Frink began playing baseball on his older brother Noah’s team when he was just 4 or 5 years old. Now Frink plays baseball almost year-round. This fall he is playing for a 14U Maine Lightning travel team and this spring will play his final season of Little League baseball and first season of middle school ball. This summer Frink was part of the Scarborough Little League All-Star team that won that state championship and vied for an opportunity to represent New England in the Little League World Series, an experience Corey Frink, who coached the team, will never forget.

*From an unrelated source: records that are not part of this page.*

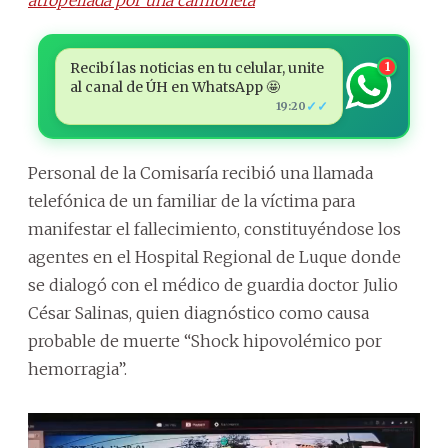
Recibí las noticias en tu celular, unite
1
al canal de ÚH en WhatsApp 🤩
✓✓
19:20
Personal de la Comisaría recibió una llamada
telefónica de un familiar de la víctima para
manifestar el fallecimiento, constituyéndose los
agentes en el Hospital Regional de Luque donde
se dialogó con el médico de guardia doctor Julio
César Salinas, quien diagnóstico como causa
probable de muerte “Shock hipovolémico por
hemorragia”.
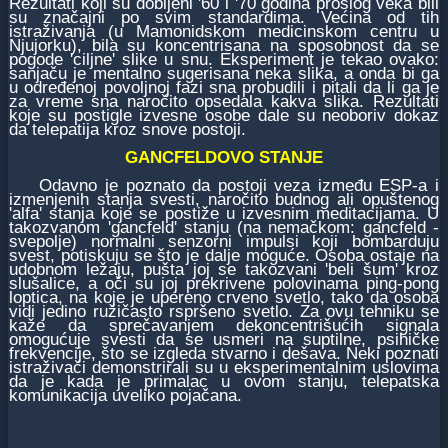
Rezultati koji su dobijeni '60 i '70 godina prošlog veka bili
su značajni po svim standardima. Većina od tih
istraživanja (u Mamonidskom medicinskom centru u
Njujorku), bila su koncentrisana na sposobnost da se
pogode 'ciljne' slike u snu. Eksperiment je tekao ovako:
sanjaču je mentalno sugerisana neka slika, a onda bi ga
u određenoj povoljnoj fazi sna probudili i pitali da li ga je
za vreme sna naročito opsedala kakva slika. Rezultati
koje su postigle izvesne osobe dale su neoboriv dokaz
da telepatija kroz snove postoji.
GANCFELDOVO STANJE
Odavno je poznato da postoji veza između ESP-a i
izmenjenih stanja svesti, naročito budnog ali opuštenog
'alfa' stanja koje se postiže u izvesnim meditacijama. U
takozvanom 'gancfeld' stanju (na nemačkom: gancfeld -
svepolje) normalni senzorni impulsi koji bombarduju
svest, potiskuju se što je dalje moguće. Osoba ostaje na
udobnom ležaju, pušta joj se takozvani 'beli šum' kroz
slušalice, a oči su joj prekrivene polovinama ping-pong
loptica, na koje je upereno crveno svetlo, tako da osoba
vidi jedino ružičasto rspršeno svetlo. Za ovu tehniku se
kaže da sprečavanjem dekoncentrišućih signala
omogućuje svesti da se usmeri na suptilne, psihičke
frekvencije, što se izgleda stvarno i dešava. Neki poznati
istraživači demonstrirali su u eksperimentalnim uslovima
da je kada je primalac u ovom stanju, telepatska
komunikacija uveliko pojačana.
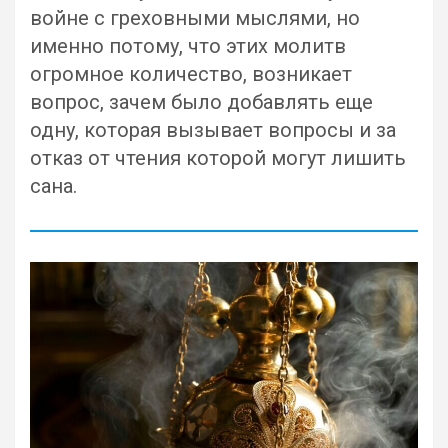
войне с греховными мыслями, но
именно потому, что этих молитв
огромное количество, возникает
вопрос, зачем было добавлять еще
одну, которая вызывает вопросы и за
отказ от чтения которой могут лишить
сана.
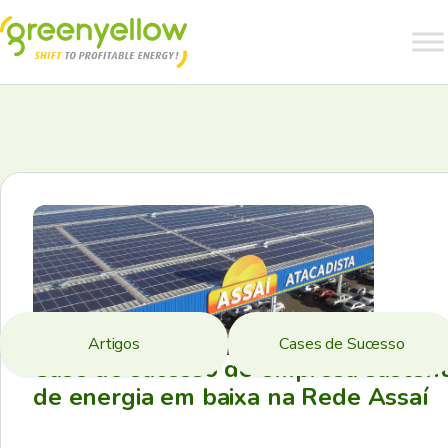
Artigos
Cases de Sucesso
Case de sucesso de empresa sustent
de energia em baixa na Rede Assaí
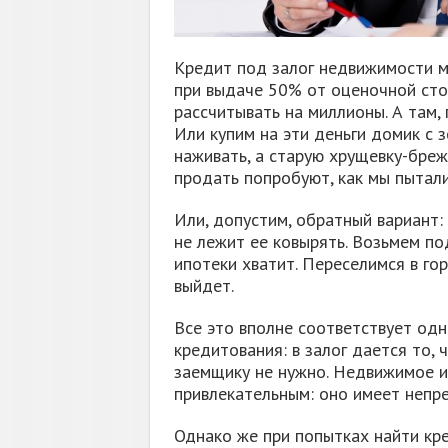
Кредит под залог недвижимости м
при выдаче 50% от оценочной ст
рассчитывать на миллионы. А там, 
Или купим на эти деньги домик с 
наживать, а старую хрущевку-брежн
продать попробуют, как мы пытали
Или, допустим, обратный вариант:
не лежит ее ковырять. Возьмем под
ипотеки хватит. Переселимся в гор
выйдет.
Все это вполне соответствует од
кредитования: в залог дается то, 
заемщику не нужно. Недвижимое и
привлекательным: оно имеет непр
Однако же при попытках найти кр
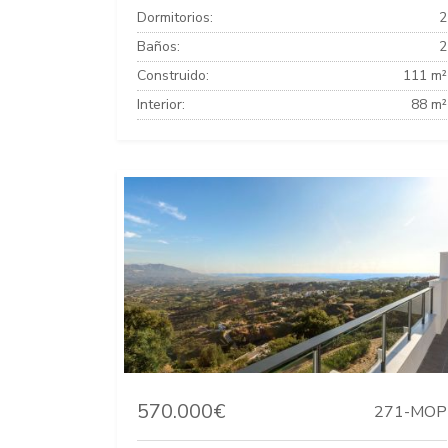
Dormitorios:
2
Baños:
2
Construido:
111 m²
Interior:
88 m²
570.000€
271-MOP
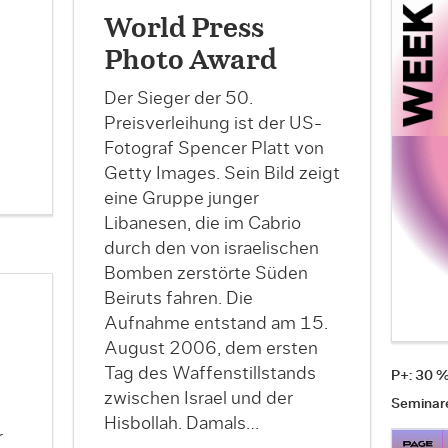
World Press
Photo Award
Der Sieger der 50.
Preisverleihung ist der US-
Fotograf Spencer Platt von
Getty Images. Sein Bild zeigt
eine Gruppe junger
Libanesen, die im Cabrio
durch den von israelischen
Bomben zerstörte Süden
Beiruts fahren. Die
Aufnahme entstand am 15.
August 2006, dem ersten
Tag des Waffenstillstands
P+: 30 
zwischen Israel und der
Seminar
Hisbollah. Damals…
r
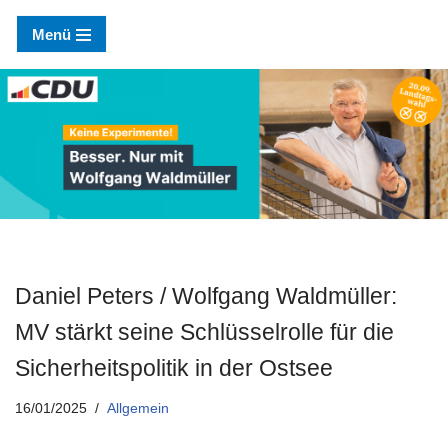
Menü
Zum
Inhalt
springen
Daniel Peters / Wolfgang Waldmüller:
MV stärkt seine Schlüsselrolle für die
Sicherheitspolitik in der Ostsee
16/01/2025
Allgemein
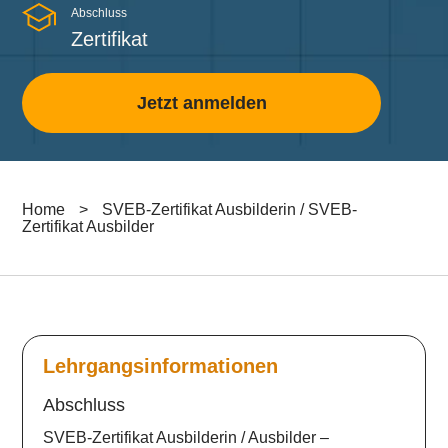
Abschluss
Zertifikat
Jetzt anmelden
Home
>
SVEB-Zertifikat Ausbilderin / SVEB-
Zertifikat Ausbilder
Lehrgangsinformationen
Abschluss
SVEB-Zertifikat Ausbilderin / Ausbilder –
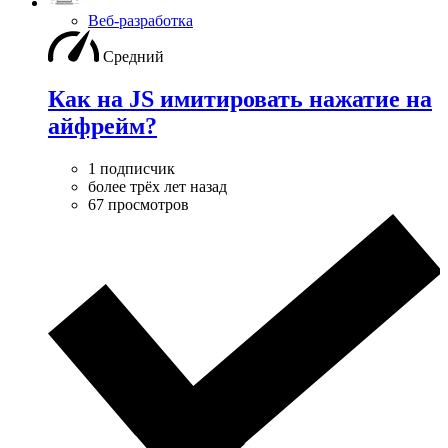
Веб-разработка
Средний
Как на JS имитировать нажатие на
айфрейм?
1 подписчик
более трёх лет назад
67 просмотров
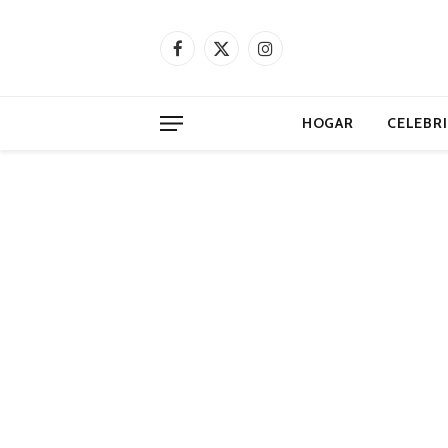
Facebook
X
Instagram
(Twitter)
HOGAR
CELEBR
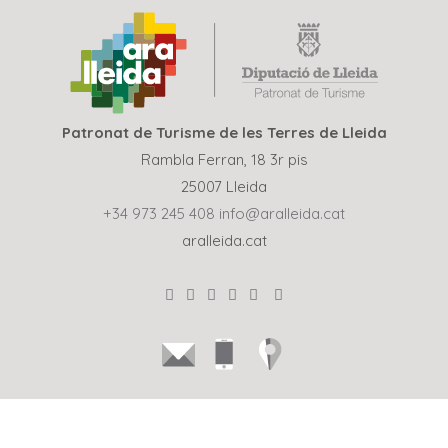
Patronat de Turisme de les Terres de Lleida
Rambla Ferran, 18 3r pis
25007 Lleida
+34 973 245 408
info@aralleida.cat
aralleida.cat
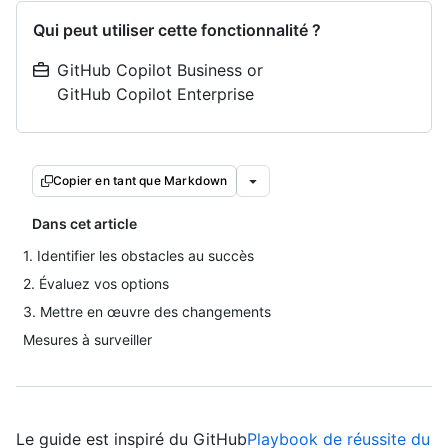
Qui peut utiliser cette fonctionnalité ?
GitHub Copilot Business or
GitHub Copilot Enterprise
Copier en tant que Markdown
Dans cet article
1. Identifier les obstacles au succès
2. Évaluez vos options
3. Mettre en œuvre des changements
Mesures à surveiller
Le guide est inspiré du GitHub
Playbook de réussite du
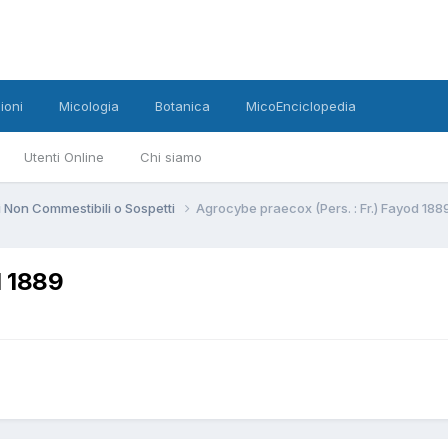
ioni
Micologia
Botanica
MicoEnciclopedia
Utenti Online
Chi siamo
 Non Commestibili o Sospetti
Agrocybe praecox (Pers. : Fr.) Fayod 188
d 1889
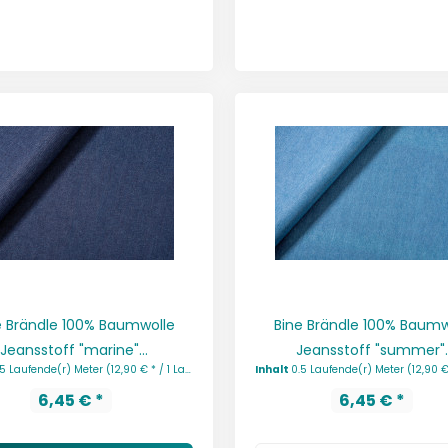
e Brändle 100% Baumwolle
Bine Brändle 100% Baumw
Jeansstoff "marine"...
Jeansstoff "summer"..
.5 Laufende(r) Meter
(12,90 € * / 1 Laufende(r) Meter)
Inhalt
0.5 Laufende(r) Meter
(12,90 € * / 1 La
6,45 € *
6,45 € *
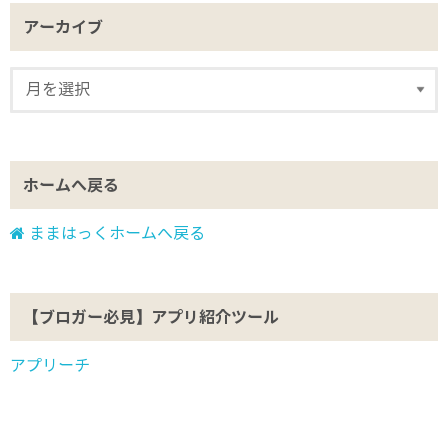
アーカイブ
ホームへ戻る
ままはっくホームへ戻る
【ブロガー必見】アプリ紹介ツール
アプリーチ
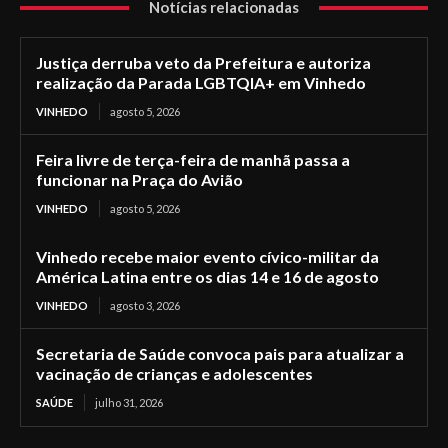
Notícias relacionadas
Justiça derruba veto da Prefeitura e autoriza
realização da Parada LGBTQIA+ em Vinhedo
VINHEDO
agosto 5, 2026
Feira livre de terça-feira de manhã passa a
funcionar na Praça do Avião
VINHEDO
agosto 5, 2026
Vinhedo recebe maior evento cívico-militar da
América Latina entre os dias 14 e 16 de agosto
VINHEDO
agosto 3, 2026
Secretaria de Saúde convoca pais para atualizar a
vacinação de crianças e adolescentes
SAÚDE
julho 31, 2026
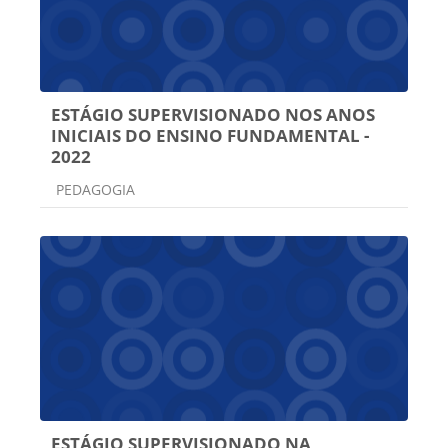
ESTÁGIO SUPERVISIONADO NOS ANOS
INICIAIS DO ENSINO FUNDAMENTAL -
2022
Categoria do curso
PEDAGOGIA
ESTÁGIO SUPERVISIONADO NA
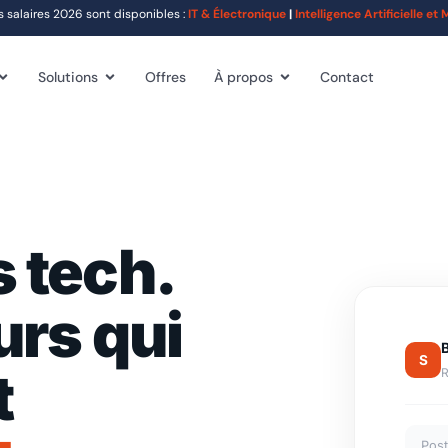
alaires 2026 sont disponibles :
IT & Électronique
|
Intelligence Artificielle e
Solutions
Offres
À propos
Contact
 tech.
urs qui
S
t
R
Post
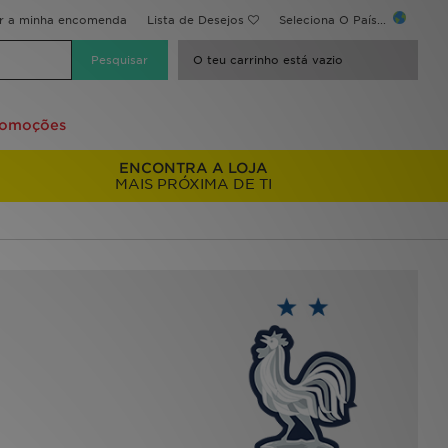
ir a minha encomenda
Lista de Desejos
Seleciona O País...
O teu carrinho está vazio
romoções
ENCONTRA A LOJA
MAIS PRÓXIMA DE TI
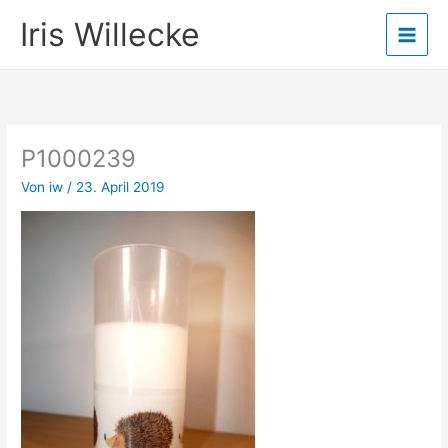
Zum
Iris Willecke
Inhalt
springen
P1000239
Von
iw
/
23. April 2019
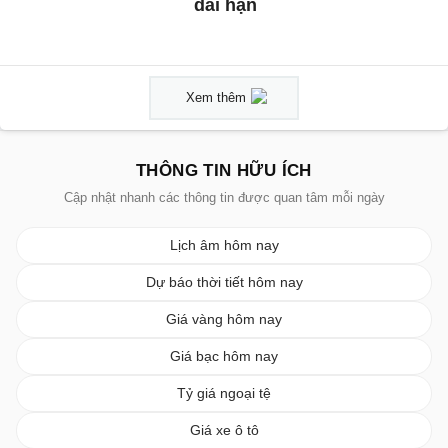
dài hạn
Xem thêm
THÔNG TIN HỮU ÍCH
Cập nhật nhanh các thông tin được quan tâm mỗi ngày
Lịch âm hôm nay
Dự báo thời tiết hôm nay
Giá vàng hôm nay
Giá bạc hôm nay
Tỷ giá ngoại tệ
Giá xe ô tô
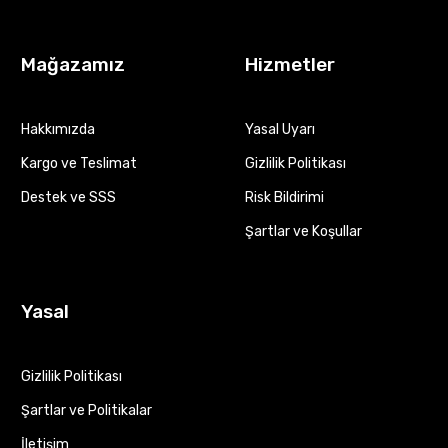
Mağazamız
Hizmetler
Hakkımızda
Yasal Uyarı
Kargo ve Teslimat
Gizlilik Politikası
Destek ve SSS
Risk Bildirimi
Şartlar ve Koşullar
Yasal
Gizlilik Politikası
Şartlar ve Politikalar
İletişim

Frink said out of all the games he has played in ballparks near and far, the game that sticks out in his mind the most is from four years ago, when, as an 8-year-old and one of the younger players on the team, he hit his first homerun. Frink recalled it was the fourth inning, there was a man on second with two outs when, with two strikes on him, when he launched a pitch dead center into the grandstands.

Since them homeruns have become much more regular for Frink. His father recalled a game this fall in which Frink hit a ball of out the Waynflete High School baseball field. That blast also came with two outs, but unlike his first one, was on a Major League Baseball dimension field.

While he primarily plays catcher, Frink said he is willing to play whatever position the coach needs him to play in the all-star game.

“He is extremely excited. It will be weird for him. He has played with his teammates for so long it will be weird for him to be an individual down there and not with his teammates. He likes meeting new people, so he will have a blast,” Corey Frink said.